Wednesday, July 29, 2009

Age Is Just A Number, Right, Edna?

Sometimes I forget how old I am. Not in the sense of denying my age. I literally forget and have to do the math. This forgetfulness could be ascribed I suppose to the fact that I have never spent a lot of time in my absolute age group. In school, I was skipped ahead, so I was with kids older than myself. At family gatherings, I was always much more interested in what the adults were talking about than in playing with my cousins. Ok, I was not normal. It didn’t end there.

I started going to college part time in addition to high school when I was fifteen. For years, I was always the youngest one in any group I was in at school or at work. I’m not sure when that came to a halt, exactly, only that I begin to notice that people I was around were younger than me. That was shocking at first, but then grew into a bit of a satisfying state when younger people would ask me for advice and I could pretend that I actually knew anything. Was this how it really felt to be an official adult? I wondered, as I carefully kept up my façade of wisdom. Amazing, I thought, all I have to do is listen, then tell them what I think, and because I’m older and not their mother, all of a sudden I’m “really smart”. Adults have had a good gig all this time and I never knew!

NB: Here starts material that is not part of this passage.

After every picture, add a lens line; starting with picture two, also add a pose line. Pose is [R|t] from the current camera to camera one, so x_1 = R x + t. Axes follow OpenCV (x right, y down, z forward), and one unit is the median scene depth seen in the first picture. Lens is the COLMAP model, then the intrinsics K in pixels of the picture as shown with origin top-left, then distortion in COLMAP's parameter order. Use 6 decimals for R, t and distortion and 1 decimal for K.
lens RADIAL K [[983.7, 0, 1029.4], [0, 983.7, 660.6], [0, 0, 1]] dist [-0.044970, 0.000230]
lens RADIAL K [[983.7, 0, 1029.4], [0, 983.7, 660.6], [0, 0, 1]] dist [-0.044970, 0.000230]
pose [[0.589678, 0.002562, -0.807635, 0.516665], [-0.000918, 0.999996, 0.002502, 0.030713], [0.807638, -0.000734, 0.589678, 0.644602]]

I noticed all of this, but somehow my actual age was always this nebulous factor that I never really thought about. Birthdays would come. “So, how does it feel to be ______?” I got asked. “Umm… the same as it did yesterday?” I would answer, not sure how I was supposed to feel, but knowing I didn’t feel any different at all.

There have been moments of Oh My God, though. Like the time I was in the break room at a place I was working, and the cover of the AARP magazine someone had left on the table bore a brilliantly smiling Cheryl Tiegs. Yes, something in my chest did convulse for the briefest of moments. But I moved on, unaffected after that split second. Or the time more recently when I found myself referring to a person younger than myself as a “whippersnapper”. Whippersnapper? Where did that come from? Is there an entire vocabulary that suddenly springs forth from your mouth when you reach a certain age?

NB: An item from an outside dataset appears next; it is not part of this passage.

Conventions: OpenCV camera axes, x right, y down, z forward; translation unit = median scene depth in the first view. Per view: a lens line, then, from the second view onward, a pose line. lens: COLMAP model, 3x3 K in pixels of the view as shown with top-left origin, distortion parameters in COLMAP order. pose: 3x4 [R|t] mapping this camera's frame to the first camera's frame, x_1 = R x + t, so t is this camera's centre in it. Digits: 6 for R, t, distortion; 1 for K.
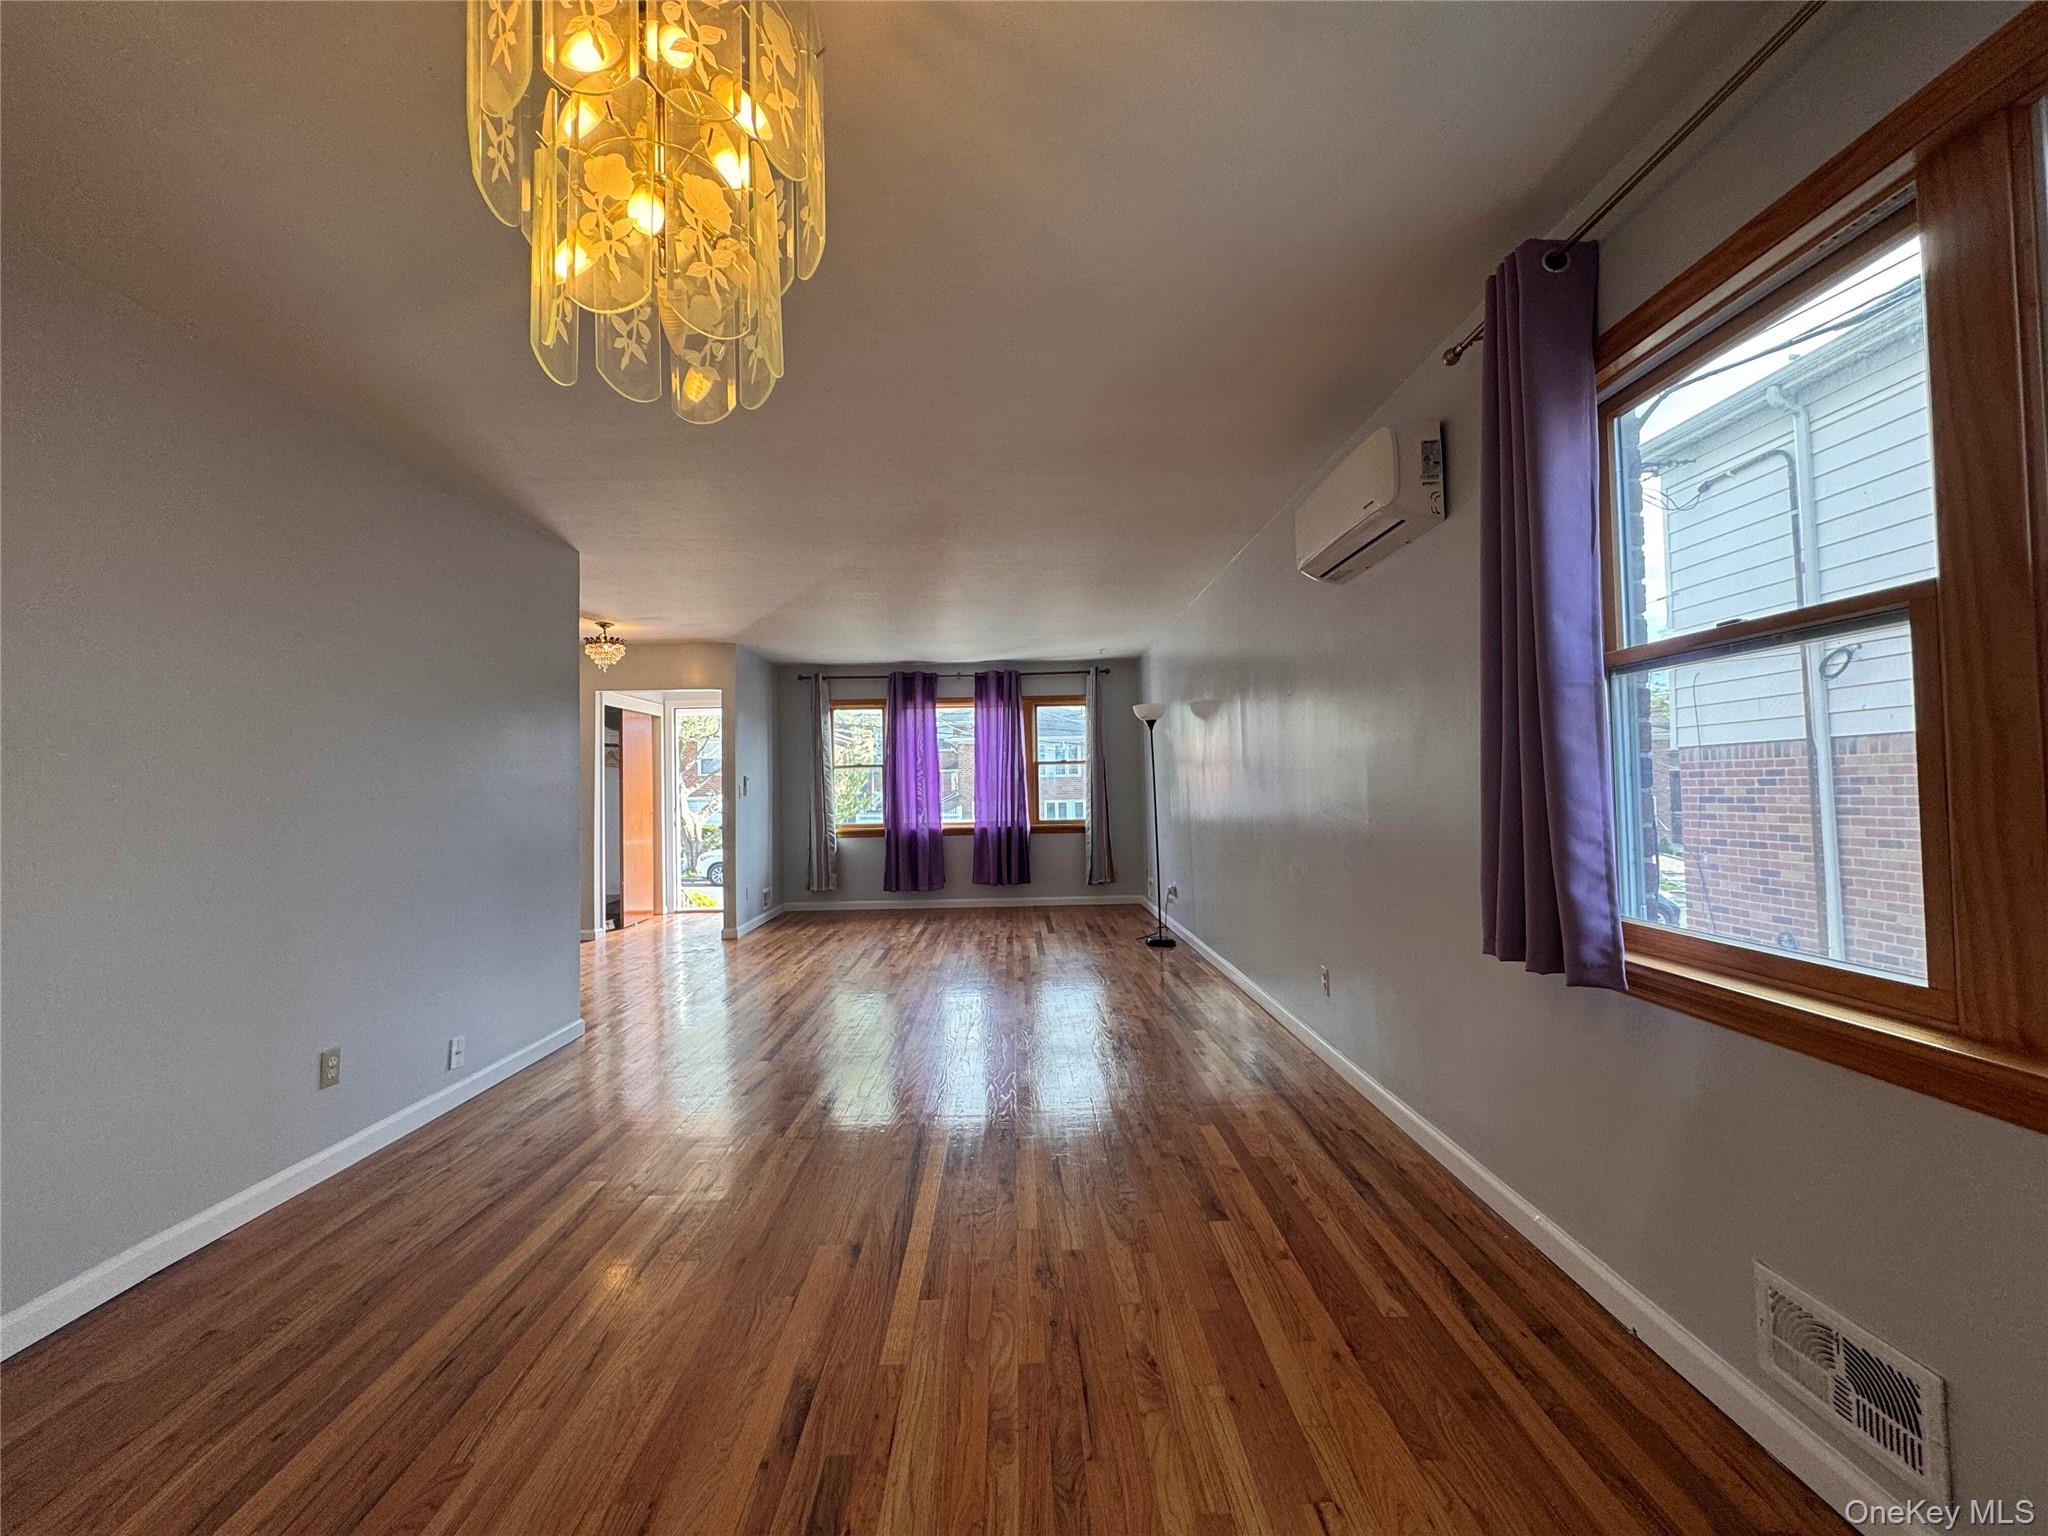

I used to tell my mother that I had this theory about old people and names. The theory was that people got names like Edna and Earl when they got old. They weren’t born with these names, one day they just were saddled with them, and everybody who knew them suddenly began calling them by those names as if they had always had them. My mother looked at me dubiously. “Well, think about it,” I said, “Do you know anybody named Edna who isn’t old? Or Earl?” She had to admit she didn’t. I remember smiling with the proof of my point.

A few days ago, I got notice that my 30th high school reunion is coming up. Thirty years? The word that comes most readily to mind is: eeeeeeek! I attended my tenth reunion. It was pretty uninspired. My then fiancé (who had not gone to the same school) summed it up by saying “You can already see who peaked in high school.” He was right.

I don’t remember what was going on when my 20th came around. In fact, I don’t even remember it coming around. So the 30th sneaked up on me and body checked me. In the same week, one of the whippersnappers I work with sent this email with a virtual jukebox containing the top 20 hits for several years from “back in the day”. The most “recent” collection is from 1979, the year I graduated. I looked at it. Sister Sledge’s We Are Family and My Sharona by The Knack. Donna Summer. Michael Jackson was just coming into his own. It all put me in mind of that lyric “ain’t it funny how time just slips away?” Funny. Strange. Never noticed it until I woke up feeling like part of me has been in an oblivious time warp while the other part was busily and actively engaged with the world.

They say that age is just a number. Why can’t I ever remember that number?

I wonder how soon it will be before I awaken to a new day with all the whippersnappers calling me Edna.